Jeannot really did lie to himself about people. About his father; about his oldest friend?

About me.


I am not looking for roads paved with gold,” Jeannot was saying. “But I must try this. If it turns out I enjoy doing concerts, why not?”


Yes, why not? But please, do not lie to yourself.”

This statement, so close to what I’d been thinking, felt like a slap.

“I do not plan to lose touch with reality,” Jeannot said dryly. “I am simply trying to think big—outside the box, you could say.”

How many times had we discussed the risks of his venturing outside of the proverbial French box
of “this is allowed” and “that is NOT allowed”? And I’d spouted my optimistic, probably outdated, I-come-from-the-land-of-opportunity ideals that I didn’t remember learning but somehow still believed in?

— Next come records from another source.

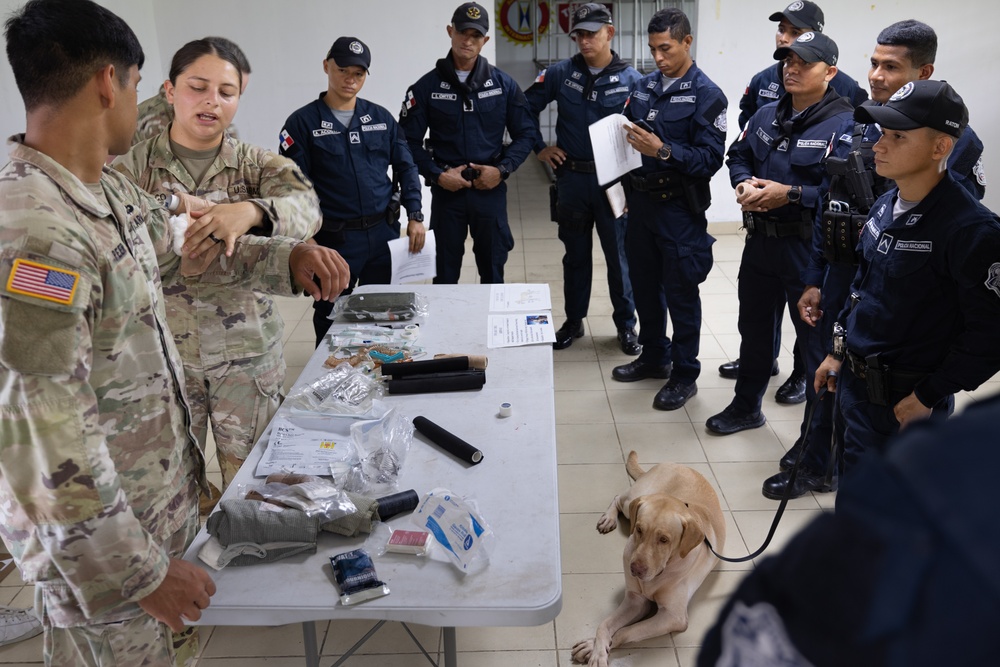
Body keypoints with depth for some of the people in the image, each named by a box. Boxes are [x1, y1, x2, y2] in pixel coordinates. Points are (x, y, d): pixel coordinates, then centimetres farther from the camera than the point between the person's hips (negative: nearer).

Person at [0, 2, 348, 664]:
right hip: (99, 535, -8)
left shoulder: (110, 188, 1)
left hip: (164, 491, 9)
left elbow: (177, 248, 19)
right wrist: (140, 571, -22)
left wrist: (289, 258, 2)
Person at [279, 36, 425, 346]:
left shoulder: (381, 118, 7)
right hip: (334, 239, -3)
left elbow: (406, 167, 11)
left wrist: (415, 216, 1)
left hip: (385, 234, 4)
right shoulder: (303, 122, -4)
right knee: (331, 320, 10)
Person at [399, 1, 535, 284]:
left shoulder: (503, 84, 2)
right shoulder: (427, 86, -1)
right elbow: (409, 141, 0)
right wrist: (437, 175, -12)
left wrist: (502, 170, -9)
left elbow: (525, 134, 5)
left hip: (490, 190, 1)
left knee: (493, 270, 12)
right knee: (445, 272, 9)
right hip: (446, 190, -1)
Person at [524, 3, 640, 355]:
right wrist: (539, 147, 3)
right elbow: (526, 109, 8)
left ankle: (626, 325, 22)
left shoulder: (631, 79, -4)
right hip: (571, 178, 2)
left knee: (619, 255, 6)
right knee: (576, 254, 15)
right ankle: (573, 321, 29)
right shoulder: (560, 73, 0)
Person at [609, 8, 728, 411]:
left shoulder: (707, 95, -10)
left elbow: (710, 159, -17)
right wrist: (624, 187, 2)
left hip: (678, 208, -6)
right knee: (644, 284, 16)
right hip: (640, 201, 6)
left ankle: (684, 375, 16)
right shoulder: (643, 87, 8)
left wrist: (663, 151, -28)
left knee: (680, 293, 2)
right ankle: (653, 356, 34)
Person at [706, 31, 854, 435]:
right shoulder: (766, 116, 9)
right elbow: (738, 156, 17)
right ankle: (746, 406, 40)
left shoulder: (844, 125, -15)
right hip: (760, 240, 7)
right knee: (754, 326, 20)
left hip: (809, 248, -7)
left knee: (815, 338, 5)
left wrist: (790, 194, -24)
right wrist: (743, 184, -4)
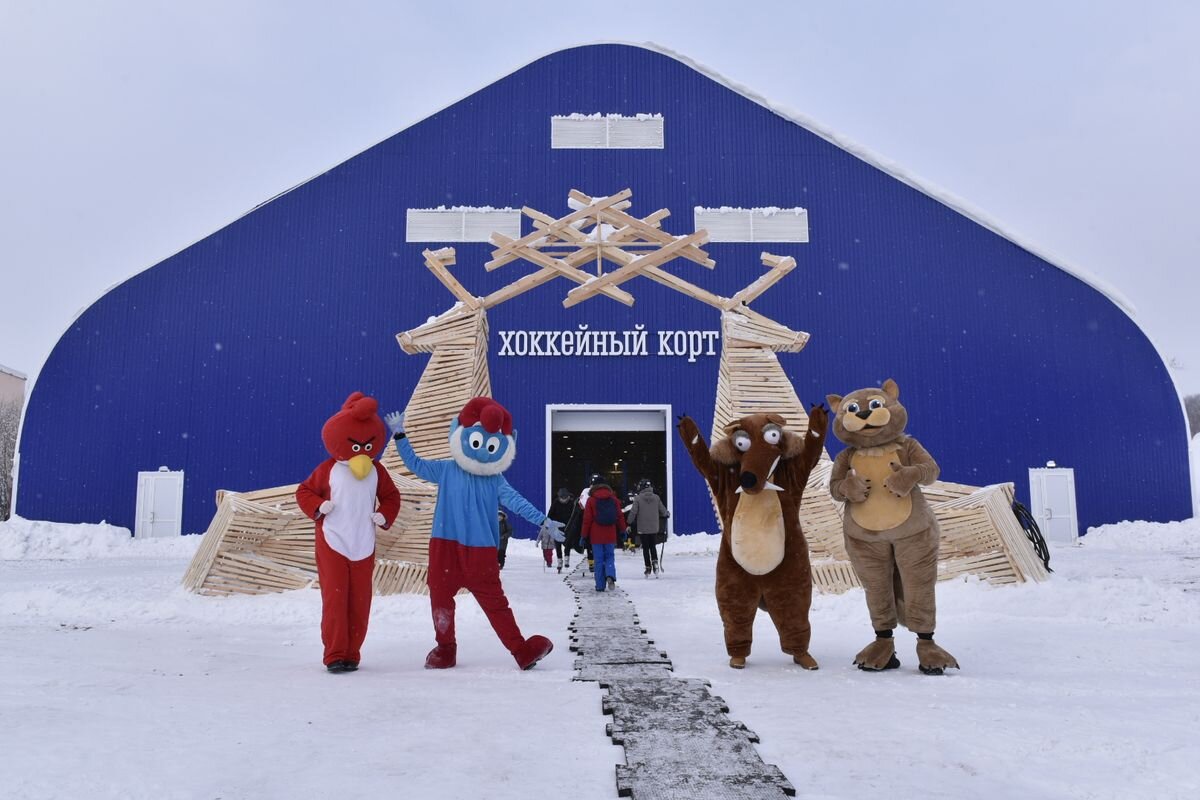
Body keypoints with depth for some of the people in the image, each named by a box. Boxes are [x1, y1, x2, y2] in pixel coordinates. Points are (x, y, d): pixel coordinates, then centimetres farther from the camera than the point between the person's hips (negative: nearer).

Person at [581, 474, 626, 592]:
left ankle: (600, 585, 5)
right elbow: (620, 516, 8)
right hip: (610, 536, 2)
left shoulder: (591, 500, -5)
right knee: (610, 557, 12)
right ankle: (610, 576, -14)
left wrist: (584, 535, 3)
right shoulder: (613, 498, 4)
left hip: (596, 536, -2)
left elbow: (587, 519, -4)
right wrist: (622, 531, 18)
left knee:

Everything is possible if you try hard enough. The American Dream.

But in France?

I took a deep breath. “In the States, people start new things at all ages. Grandmothers take aerobics classes. Middle-aged people go parachuting. It doesn’t mean they’re crazy. Musicians can be any age unless they’re trying to sell to teenagers and get a contract. I believe Jeannot will be great. In America no one would notice.”


Yes, but in America, fat people wear Spandex,” Thérèse said.

My eyes narrowed.
All of a sudden I felt very protective of those unknown fat people, wherever they were. Why shouldn’t they wear Spandex if they wanted to?


Sorry to change the subject,” Jeannot said. “But, Thérèse, I do have something to tell you: Pilar and I have news.”


Oh?” She glanced at me, expression suddenly wary.


We told my family yesterday. We are getting married. Pilar, show her the ring.”